-------- Exercise input --------

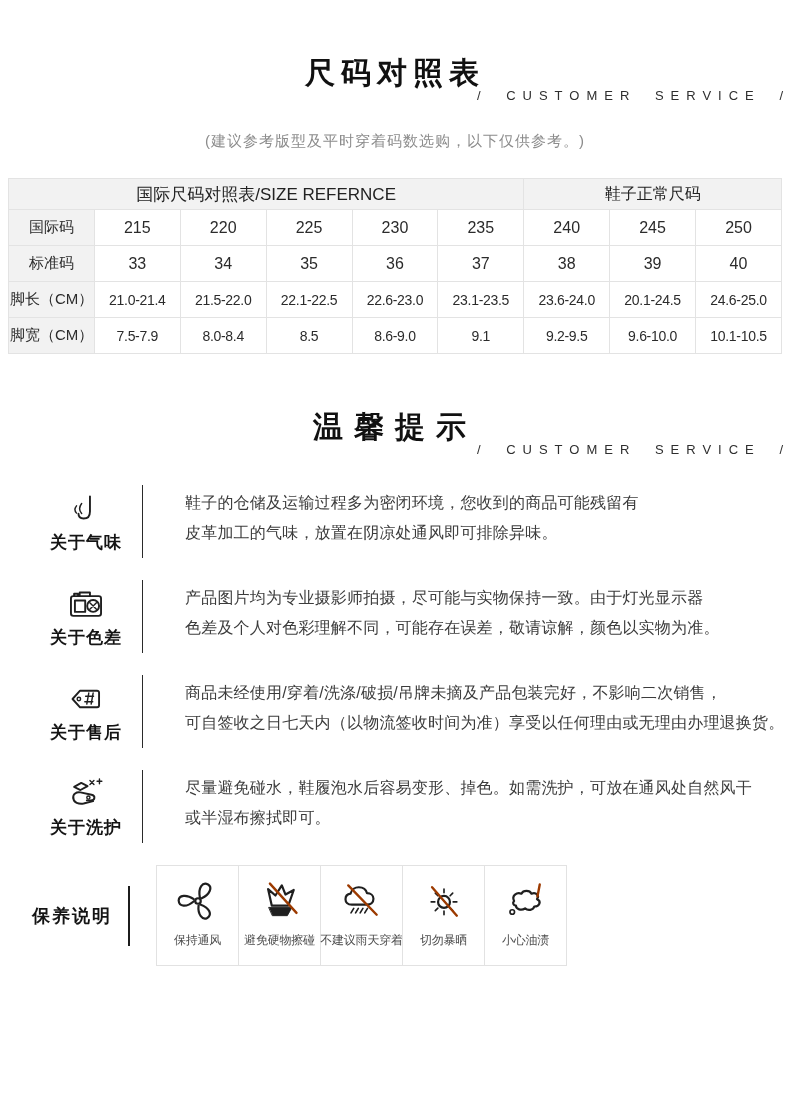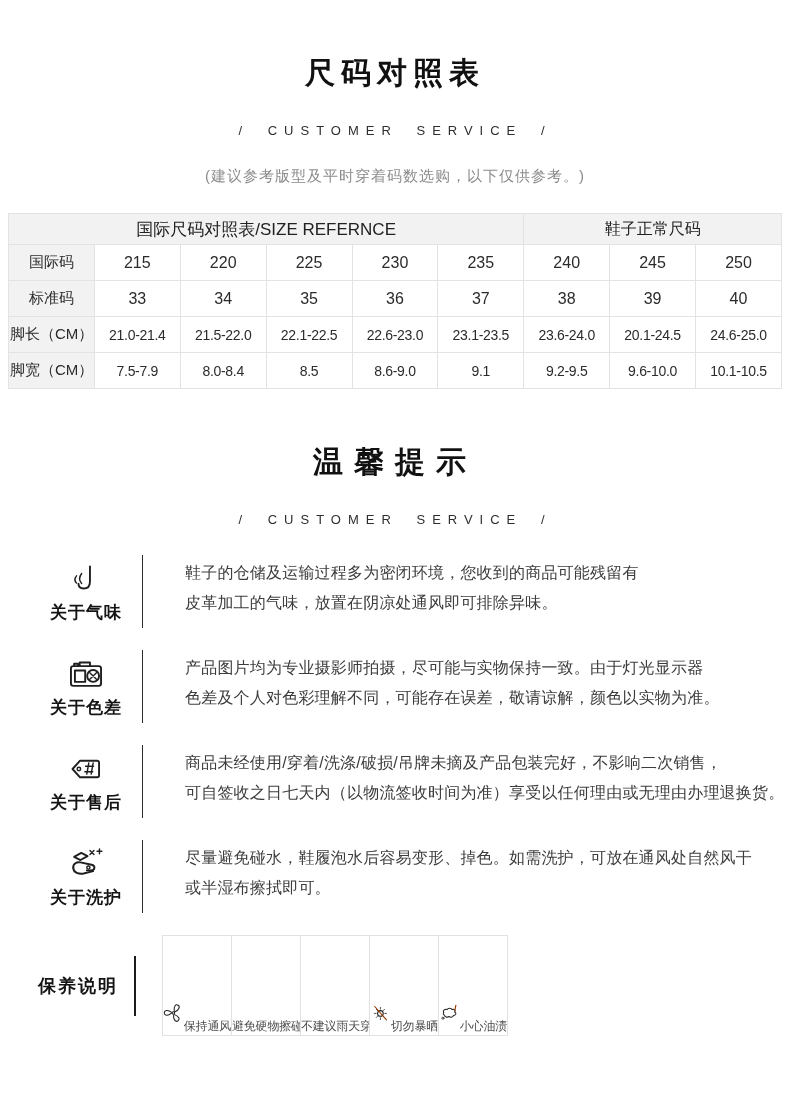--- a/index.html
+++ b/index.html
@@ -19,7 +19,7 @@
   #size-title{padding-top:58px;}
   #tips-title{padding-top:58px;letter-spacing:11px;}
   .cs-line{
-    text-align:center;font-size:13px;color:#2e2e2e;margin-top:35px;
+    text-align:right;font-size:13px;color:#2e2e2e;
     letter-spacing:7px;word-spacing:8px;white-space:nowrap;
   }
   .note-line{

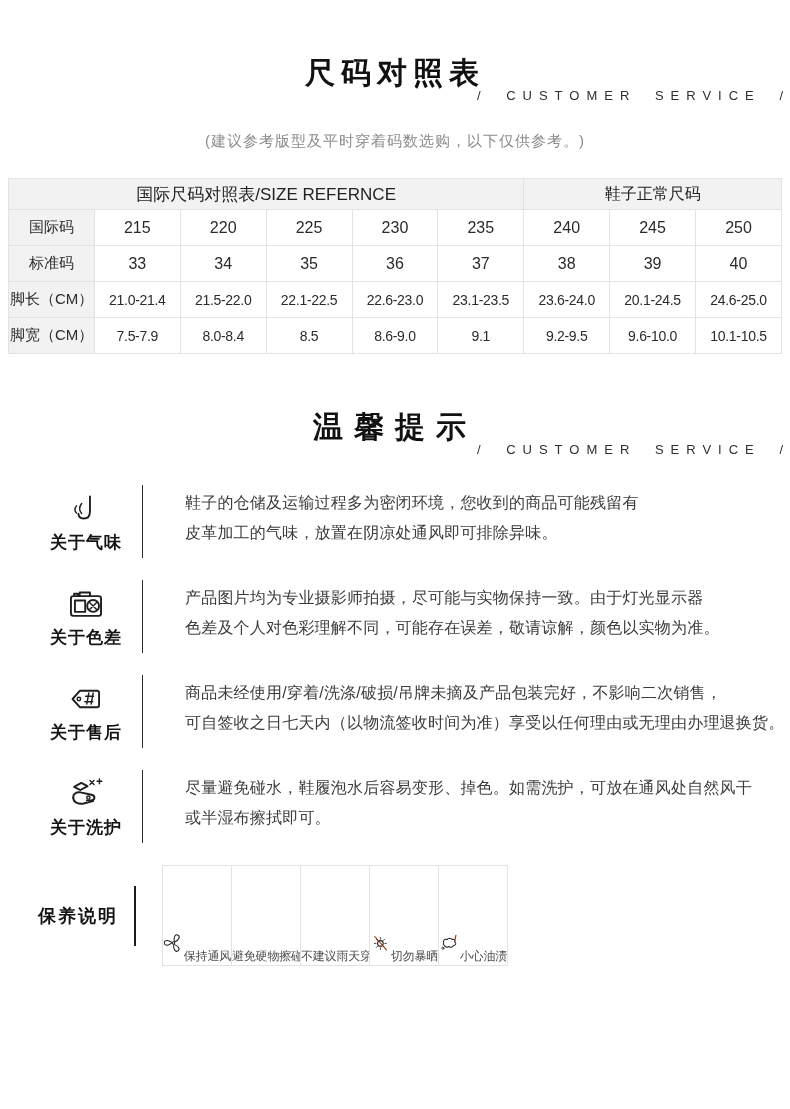--- a/index.html
+++ b/index.html
@@ -60,7 +60,7 @@
   }
   .tip-text div{white-space:nowrap;}
   
-  .care-row{display:flex;align-items:center;padding-left:22px;margin-top:7px;}
+  .care-row{display:flex;align-items:center;padding-left:16px;margin-top:7px;}
   .care-label{
     width:112px;text-align:center;font-size:18px;font-weight:700;
     color:#141414;letter-spacing:2px;flex:none;

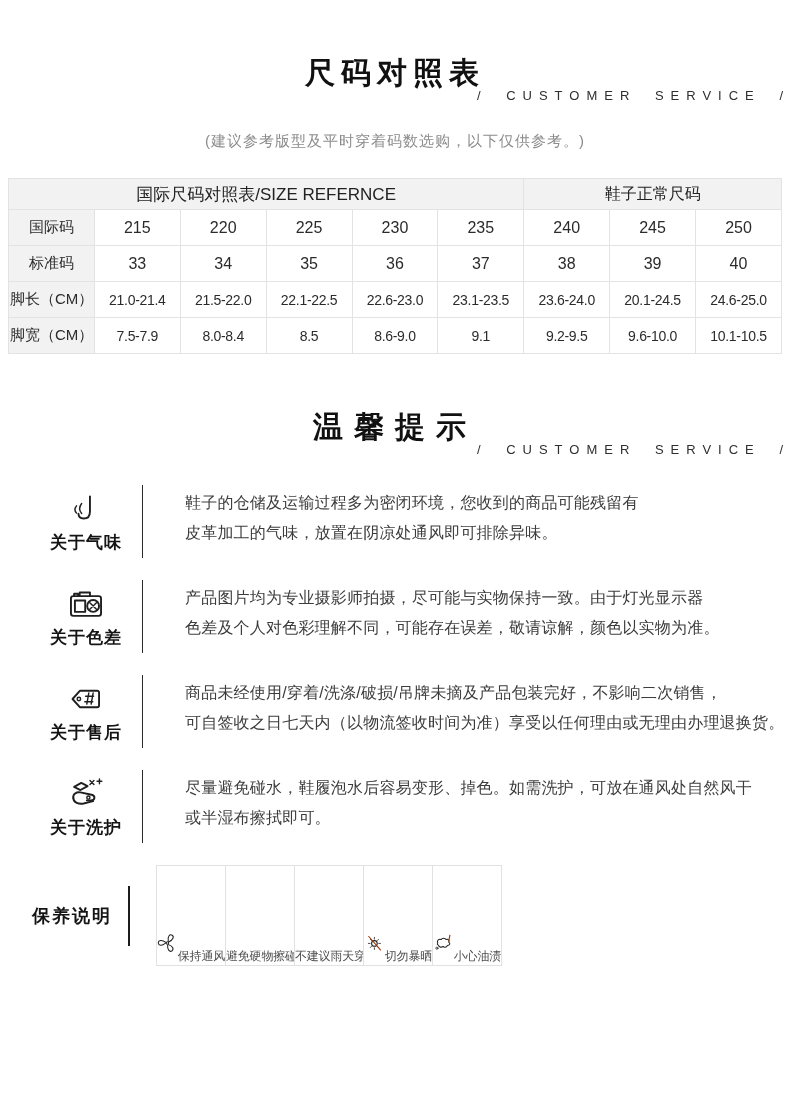--- a/index.html
+++ b/index.html
@@ -68,8 +68,8 @@
   .care-divider{width:2px;height:60px;background:#1c1c1c;flex:none;}
   .care-boxes{display:flex;margin-left:27px;}
   .care-box{
-    width:70px;height:101px;border:1px solid #e2e2e2;margin-left:-1px;
-    background:#fff;display:flex;flex-direction:row;align-items:flex-end;
+    width:83px;height:101px;border:1px solid #e2e2e2;margin-left:-1px;
+    background:#fff;display:flex;flex-direction:column;align-items:center;
     padding-top:13px;
   }
   .care-icon{width:44px;height:44px;color:var(--ink);}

--------

* What you will do
Once you find the line containing "color:#141414;letter-spacing:2px;flex:none;", retype it and every line after it through the last line of the records above, exactly. Add nothing else, and leave out the pictures.

* Answer
     color:#141414;letter-spacing:2px;flex:none;

--- a/index.html
+++ b/index.html
@@ -68,8 +68,8 @@
   .care-divider{width:2px;height:60px;background:#1c1c1c;flex:none;}
   .care-boxes{display:flex;margin-left:27px;}
   .care-box{
-    width:70px;height:101px;border:1px solid #e2e2e2;margin-left:-1px;
-    background:#fff;display:flex;flex-direction:row;align-items:flex-end;
+    width:83px;height:101px;border:1px solid #e2e2e2;margin-left:-1px;
+    background:#fff;display:flex;flex-direction:column;align-items:center;
     padding-top:13px;
   }
   .care-icon{width:44px;height:44px;color:var(--ink);}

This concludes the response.